- Task brief -
Reproduce every line of the entries below verbatim, from the first entry through the last, without altering anything.

- Data items -
## begin
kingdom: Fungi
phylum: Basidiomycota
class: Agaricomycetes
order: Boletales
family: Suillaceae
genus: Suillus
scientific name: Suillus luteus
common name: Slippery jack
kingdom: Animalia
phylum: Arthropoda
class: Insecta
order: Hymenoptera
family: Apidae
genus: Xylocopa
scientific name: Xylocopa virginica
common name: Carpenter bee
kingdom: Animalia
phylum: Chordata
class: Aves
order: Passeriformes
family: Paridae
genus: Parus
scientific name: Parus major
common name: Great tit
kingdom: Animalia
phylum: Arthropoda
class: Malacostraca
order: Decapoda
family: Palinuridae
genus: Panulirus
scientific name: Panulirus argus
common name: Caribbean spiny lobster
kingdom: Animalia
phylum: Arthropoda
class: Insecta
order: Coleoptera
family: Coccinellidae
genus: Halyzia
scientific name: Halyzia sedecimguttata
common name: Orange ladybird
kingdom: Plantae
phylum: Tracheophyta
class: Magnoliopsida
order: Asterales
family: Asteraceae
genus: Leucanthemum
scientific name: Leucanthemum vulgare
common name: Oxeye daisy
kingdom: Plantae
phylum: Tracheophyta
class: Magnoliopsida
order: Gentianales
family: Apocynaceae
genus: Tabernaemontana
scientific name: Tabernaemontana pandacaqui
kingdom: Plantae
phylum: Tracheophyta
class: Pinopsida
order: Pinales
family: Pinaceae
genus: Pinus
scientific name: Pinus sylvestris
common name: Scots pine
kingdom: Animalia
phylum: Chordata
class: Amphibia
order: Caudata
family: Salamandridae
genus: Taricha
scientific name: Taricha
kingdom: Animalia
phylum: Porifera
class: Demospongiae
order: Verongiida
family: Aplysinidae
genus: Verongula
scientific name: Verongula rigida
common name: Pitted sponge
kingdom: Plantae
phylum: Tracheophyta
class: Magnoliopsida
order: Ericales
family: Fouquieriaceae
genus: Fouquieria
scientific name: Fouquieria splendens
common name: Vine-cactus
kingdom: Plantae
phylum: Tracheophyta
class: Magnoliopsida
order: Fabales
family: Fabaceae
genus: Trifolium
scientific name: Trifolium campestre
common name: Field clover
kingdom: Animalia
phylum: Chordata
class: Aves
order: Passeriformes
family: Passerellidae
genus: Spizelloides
## end
- Response to this exercise -
kingdom: Fungi
phylum: Basidiomycota
class: Agaricomycetes
order: Boletales
family: Suillaceae
genus: Suillus
scientific name: Suillus luteus
common name: Slippery jack
kingdom: Animalia
phylum: Arthropoda
class: Insecta
order: Hymenoptera
family: Apidae
genus: Xylocopa
scientific name: Xylocopa virginica
common name: Carpenter bee
kingdom: Animalia
phylum: Chordata
class: Aves
order: Passeriformes
family: Paridae
genus: Parus
scientific name: Parus major
common name: Great tit
kingdom: Animalia
phylum: Arthropoda
class: Malacostraca
order: Decapoda
family: Palinuridae
genus: Panulirus
scientific name: Panulirus argus
common name: Caribbean spiny lobster
kingdom: Animalia
phylum: Arthropoda
class: Insecta
order: Coleoptera
family: Coccinellidae
genus: Halyzia
scientific name: Halyzia sedecimguttata
common name: Orange ladybird
kingdom: Plantae
phylum: Tracheophyta
class: Magnoliopsida
order: Asterales
family: Asteraceae
genus: Leucanthemum
scientific name: Leucanthemum vulgare
common name: Oxeye daisy
kingdom: Plantae
phylum: Tracheophyta
class: Magnoliopsida
order: Gentianales
family: Apocynaceae
genus: Tabernaemontana
scientific name: Tabernaemontana pandacaqui
kingdom: Plantae
phylum: Tracheophyta
class: Pinopsida
order: Pinales
family: Pinaceae
genus: Pinus
scientific name: Pinus sylvestris
common name: Scots pine
kingdom: Animalia
phylum: Chordata
class: Amphibia
order: Caudata
family: Salamandridae
genus: Taricha
scientific name: Taricha
kingdom: Animalia
phylum: Porifera
class: Demospongiae
order: Verongiida
family: Aplysinidae
genus: Verongula
scientific name: Verongula rigida
common name: Pitted sponge
kingdom: Plantae
phylum: Tracheophyta
class: Magnoliopsida
order: Ericales
family: Fouquieriaceae
genus: Fouquieria
scientific name: Fouquieria splendens
common name: Vine-cactus
kingdom: Plantae
phylum: Tracheophyta
class: Magnoliopsida
order: Fabales
family: Fabaceae
genus: Trifolium
scientific name: Trifolium campestre
common name: Field clover
kingdom: Animalia
phylum: Chordata
class: Aves
order: Passeriformes
family: Passerellidae
genus: Spizelloides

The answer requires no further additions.